**INSTRUCCIÓN DE TRABAJO 1:**
Enumera todo lo que, según el fragmento seleccionado, más ha impulsado a los seres humanos hacia adelante.
**INSTRUCCIÓN DE TRABAJO 2:**
Copia literalmente el pasaje del fragmento seleccionado que va desde "Por otro lado, lo" hasta "ser el islam.".
**INSTRUCCIÓN DE TRABAJO 3:**
Resume el fragmento seleccionado en dos oraciones.

**FRAGMENTO SELECCIONADO:**
|---|

«Ahora, lo de hoy mismo, es que realmente las cosas no evolucionan, por así decirlo, se descontrolan e involucionan y desde luego carecen de control»
Cada día, me siento más ajeno y alejado del mundo que nos rodea. No es que esta circunstancia me cause incomodidad o extrañeza. Uno debe acostumbrarse a que las cosas vayan evolucionando. Pero lo curioso ahora, lo de hoy mismo, es que realmente las cosas no evolucionan, por así decirlo, se descontrolan e involucionan y desde luego carecen de control de cualquier tipo.
La violencia entre los individuos, por cualquier asunto sea importante o no, derivan en peleas, a veces con resultados mortales. Esto, creo yo se debe a incultura, a la incapacidad de usar argumentos intelectuales a la hora de poner las razones de cada uno en solfa. La falta de formación básica escolar influye en ello. Según pienso, la educación debiera ser obligatoria, por lo menos hasta los dieciocho años. El ejemplo, por excelencia, son los partidos políticos con sus ideas e ideologías desfasadas como estandarte.
¿Cómo es posible que los postulados políticos, ya trasnochados, de principios del siglo pasado puedan seguir en candelero como cabezas de carteles? ¿Quién sabe? Lo más probable sea que, la tecnología haya avanzado, no se sabe dónde, ni por qué, pero no así, la lógica y la inteligencia humana. Una tecnología, sin inteligencia que la controle detrás, es no solo un peligro, si no una amenaza para sus poseedores.
Por otro lado, lo que se ha dado en llamar inteligencia artificial no servirá de gran ayuda, puesto que ella misma ha sido elaborada, a partir de los datos que ha recogido la humanidad durante toda su historia. La mayor parte de lo que ha impulsado a los seres humanos adelante, ha sido precisamente la guerra, los desencuentros y los conflictos sociales. Bien es cierto, que, aunque esto sea así, en la actualidad hay menos enfrentamientos entre estados o naciones, que entre ideas religiosas o culturas. Y es que las culturas y religiones, determinan de manera imperativa lo que conformará sus sociedades. Algunas permanecerán inamovibles, en sus postulados medievales y esto es un gran error. Ocurre, generalmente, porque toman la religión y existencia de Dios, como algo real y necesario, algo ineludible en su día a día, sin lo cual todo a su alrededor de derrumbaría, como pueda ser el islam.
Por eso había empezado esta reflexión diciendo que: Cada día, me siento más ajeno y alejado del mundo que nos rodea. No es que esta circunstancia me cause incomodidad o extrañeza. Uno debe acostumbrarse a que las cosas vayan evolucionando. Pero lo curioso ahora, lo de hoy mismo, es que realmente las cosas no evolucionan, por así decirlo, se descontrolan e involucionan y desde luego carecen de control de cualquier tipo. La violencia entre los individuos, por cualquier asunto sea importante o no, derivan en peleas, a veces con resultados mortales. Esto, creo yo, se debe a incultura, a la incapacidad de usar argumentos intelectuales a la hora de poner las razones, de cada uno, en solfa. La falta de formación básica escolar influye en ello.

|---|

**DATOS PROPORCIONADOS:**
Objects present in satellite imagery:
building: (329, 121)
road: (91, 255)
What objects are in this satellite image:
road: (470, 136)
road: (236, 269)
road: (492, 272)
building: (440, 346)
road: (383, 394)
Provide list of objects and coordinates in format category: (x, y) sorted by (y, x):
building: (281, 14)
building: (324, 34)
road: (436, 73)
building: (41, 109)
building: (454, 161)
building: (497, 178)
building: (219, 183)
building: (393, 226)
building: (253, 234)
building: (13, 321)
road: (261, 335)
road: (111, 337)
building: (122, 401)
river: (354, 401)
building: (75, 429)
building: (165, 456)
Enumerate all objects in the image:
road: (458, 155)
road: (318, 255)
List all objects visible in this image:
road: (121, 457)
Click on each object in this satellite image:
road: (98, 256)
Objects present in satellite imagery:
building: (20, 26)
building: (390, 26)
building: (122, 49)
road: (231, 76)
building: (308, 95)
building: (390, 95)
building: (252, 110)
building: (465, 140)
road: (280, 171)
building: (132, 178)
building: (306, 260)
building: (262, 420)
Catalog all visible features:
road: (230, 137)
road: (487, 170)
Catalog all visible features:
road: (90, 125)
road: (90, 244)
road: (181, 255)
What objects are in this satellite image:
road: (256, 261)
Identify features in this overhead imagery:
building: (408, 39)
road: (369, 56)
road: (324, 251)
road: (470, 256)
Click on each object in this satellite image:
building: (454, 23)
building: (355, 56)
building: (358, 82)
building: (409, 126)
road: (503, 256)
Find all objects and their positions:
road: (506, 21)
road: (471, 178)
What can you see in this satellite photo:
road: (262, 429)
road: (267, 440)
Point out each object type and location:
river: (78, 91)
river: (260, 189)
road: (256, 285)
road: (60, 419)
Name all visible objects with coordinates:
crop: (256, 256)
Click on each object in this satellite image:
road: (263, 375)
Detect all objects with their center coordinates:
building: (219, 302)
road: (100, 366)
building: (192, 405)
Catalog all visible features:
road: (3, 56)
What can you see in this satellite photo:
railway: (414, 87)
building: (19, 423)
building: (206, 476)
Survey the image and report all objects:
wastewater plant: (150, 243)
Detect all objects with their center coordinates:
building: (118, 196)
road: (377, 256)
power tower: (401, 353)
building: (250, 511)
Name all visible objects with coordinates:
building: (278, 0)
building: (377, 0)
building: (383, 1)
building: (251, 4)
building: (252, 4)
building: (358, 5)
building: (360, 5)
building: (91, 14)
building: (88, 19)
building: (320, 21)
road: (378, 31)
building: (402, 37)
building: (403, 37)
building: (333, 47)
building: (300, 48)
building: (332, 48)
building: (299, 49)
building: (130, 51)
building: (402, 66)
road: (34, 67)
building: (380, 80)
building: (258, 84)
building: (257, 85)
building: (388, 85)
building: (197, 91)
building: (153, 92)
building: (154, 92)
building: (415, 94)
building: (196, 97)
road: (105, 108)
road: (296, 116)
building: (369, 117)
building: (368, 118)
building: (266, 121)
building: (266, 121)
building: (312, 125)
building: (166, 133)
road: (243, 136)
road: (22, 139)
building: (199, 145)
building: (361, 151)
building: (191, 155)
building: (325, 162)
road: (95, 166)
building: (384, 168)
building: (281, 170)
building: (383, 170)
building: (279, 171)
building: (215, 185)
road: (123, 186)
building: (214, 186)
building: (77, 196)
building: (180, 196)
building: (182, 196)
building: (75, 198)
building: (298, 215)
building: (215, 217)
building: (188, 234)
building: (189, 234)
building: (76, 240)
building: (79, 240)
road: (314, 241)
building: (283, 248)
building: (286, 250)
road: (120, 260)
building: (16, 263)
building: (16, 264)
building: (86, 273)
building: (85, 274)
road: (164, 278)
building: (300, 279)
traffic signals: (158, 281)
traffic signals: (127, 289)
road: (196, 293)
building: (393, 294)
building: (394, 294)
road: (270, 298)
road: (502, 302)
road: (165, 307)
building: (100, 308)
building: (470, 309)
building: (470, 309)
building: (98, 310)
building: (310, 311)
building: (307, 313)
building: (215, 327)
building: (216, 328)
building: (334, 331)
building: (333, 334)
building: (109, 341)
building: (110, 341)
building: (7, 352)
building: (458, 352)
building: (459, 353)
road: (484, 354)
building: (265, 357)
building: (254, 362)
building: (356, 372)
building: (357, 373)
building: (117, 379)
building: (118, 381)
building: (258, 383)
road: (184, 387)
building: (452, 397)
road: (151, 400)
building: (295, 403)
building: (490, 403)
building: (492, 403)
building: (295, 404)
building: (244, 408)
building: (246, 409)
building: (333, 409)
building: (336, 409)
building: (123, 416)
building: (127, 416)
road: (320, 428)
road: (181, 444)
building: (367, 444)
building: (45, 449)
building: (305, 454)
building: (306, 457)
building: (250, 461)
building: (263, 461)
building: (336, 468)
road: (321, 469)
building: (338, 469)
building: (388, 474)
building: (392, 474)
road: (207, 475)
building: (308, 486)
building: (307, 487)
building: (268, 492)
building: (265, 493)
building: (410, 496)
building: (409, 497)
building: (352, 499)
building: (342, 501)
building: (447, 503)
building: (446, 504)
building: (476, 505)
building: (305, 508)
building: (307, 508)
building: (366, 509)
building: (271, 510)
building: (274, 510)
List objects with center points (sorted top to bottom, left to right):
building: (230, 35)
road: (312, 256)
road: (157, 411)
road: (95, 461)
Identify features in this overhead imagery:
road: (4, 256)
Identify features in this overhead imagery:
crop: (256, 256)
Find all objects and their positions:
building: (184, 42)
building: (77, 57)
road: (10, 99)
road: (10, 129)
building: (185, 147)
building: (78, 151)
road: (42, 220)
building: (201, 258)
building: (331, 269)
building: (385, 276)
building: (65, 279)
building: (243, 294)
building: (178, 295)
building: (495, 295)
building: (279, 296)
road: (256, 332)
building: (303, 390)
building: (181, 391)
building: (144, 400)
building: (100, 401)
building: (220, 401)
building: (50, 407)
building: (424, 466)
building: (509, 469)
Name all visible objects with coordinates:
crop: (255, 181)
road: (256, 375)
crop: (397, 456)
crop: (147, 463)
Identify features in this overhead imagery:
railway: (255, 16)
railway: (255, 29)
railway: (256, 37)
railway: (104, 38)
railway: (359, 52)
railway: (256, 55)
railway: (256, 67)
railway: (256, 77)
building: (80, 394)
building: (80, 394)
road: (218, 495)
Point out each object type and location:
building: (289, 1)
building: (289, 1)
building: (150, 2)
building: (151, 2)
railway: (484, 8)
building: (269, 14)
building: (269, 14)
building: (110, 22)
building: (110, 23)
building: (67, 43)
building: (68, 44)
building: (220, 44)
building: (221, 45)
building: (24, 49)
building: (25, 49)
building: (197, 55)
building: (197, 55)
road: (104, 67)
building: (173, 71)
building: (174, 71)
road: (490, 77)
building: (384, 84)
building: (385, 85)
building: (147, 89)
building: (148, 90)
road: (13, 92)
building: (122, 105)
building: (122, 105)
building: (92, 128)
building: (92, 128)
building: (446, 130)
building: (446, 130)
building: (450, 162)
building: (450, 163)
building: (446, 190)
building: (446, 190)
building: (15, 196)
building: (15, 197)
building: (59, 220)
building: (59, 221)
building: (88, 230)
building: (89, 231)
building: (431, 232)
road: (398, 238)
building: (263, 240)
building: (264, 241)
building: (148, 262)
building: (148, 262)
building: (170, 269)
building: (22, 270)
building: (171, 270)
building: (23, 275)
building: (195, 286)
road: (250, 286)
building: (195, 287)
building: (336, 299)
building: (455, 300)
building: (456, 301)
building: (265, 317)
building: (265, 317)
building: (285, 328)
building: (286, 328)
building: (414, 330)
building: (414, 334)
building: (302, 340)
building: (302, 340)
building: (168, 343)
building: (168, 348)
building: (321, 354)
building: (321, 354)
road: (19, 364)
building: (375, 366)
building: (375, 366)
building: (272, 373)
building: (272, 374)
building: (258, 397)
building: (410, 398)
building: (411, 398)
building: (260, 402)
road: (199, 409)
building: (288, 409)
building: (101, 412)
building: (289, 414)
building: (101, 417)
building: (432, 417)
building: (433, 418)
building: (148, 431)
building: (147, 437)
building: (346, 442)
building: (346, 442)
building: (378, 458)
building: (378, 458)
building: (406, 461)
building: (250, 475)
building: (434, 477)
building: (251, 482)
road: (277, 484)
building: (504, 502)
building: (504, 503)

|---|

**TU SOLUCIÓN 1:**
La guerra, los desencuentros y los conflictos sociales.

**TU SOLUCIÓN 2:**
Por otro lado, lo que se ha dado en llamar inteligencia artificial no servirá de gran ayuda, puesto que ella misma ha sido elaborada, a partir de los datos que ha recogido la humanidad durante toda su historia. La mayor parte de lo que ha impulsado a los seres humanos adelante, ha sido precisamente la guerra, los desencuentros y los conflictos sociales. Bien es cierto, que, aunque esto sea así, en la actualidad hay menos enfrentamientos entre estados o naciones, que entre ideas religiosas o culturas. Y es que las culturas y religiones, determinan de manera imperativa lo que conformará sus sociedades. Algunas permanecerán inamovibles, en sus postulados medievales y esto es un gran error. Ocurre, generalmente, porque toman la religión y existencia de Dios, como algo real y necesario, algo ineludible en su día a día, sin lo cual todo a su alrededor de derrumbaría, como pueda ser el islam.

**TU SOLUCIÓN 3:**
Quien escribe se siente cada vez más ajeno a un mundo en el que las cosas no evolucionan, sino que se descontrolan e involucionan, y atribuye la violencia entre los individuos a la incultura y a la falta de formación básica escolar. Sostiene que la tecnología ha avanzado sin que lo hayan hecho la lógica y la inteligencia humana, que la inteligencia artificial no servirá de gran ayuda porque se ha elaborado con los datos recogidos por la humanidad y que hoy hay menos enfrentamientos entre estados o naciones que entre ideas religiosas o culturas.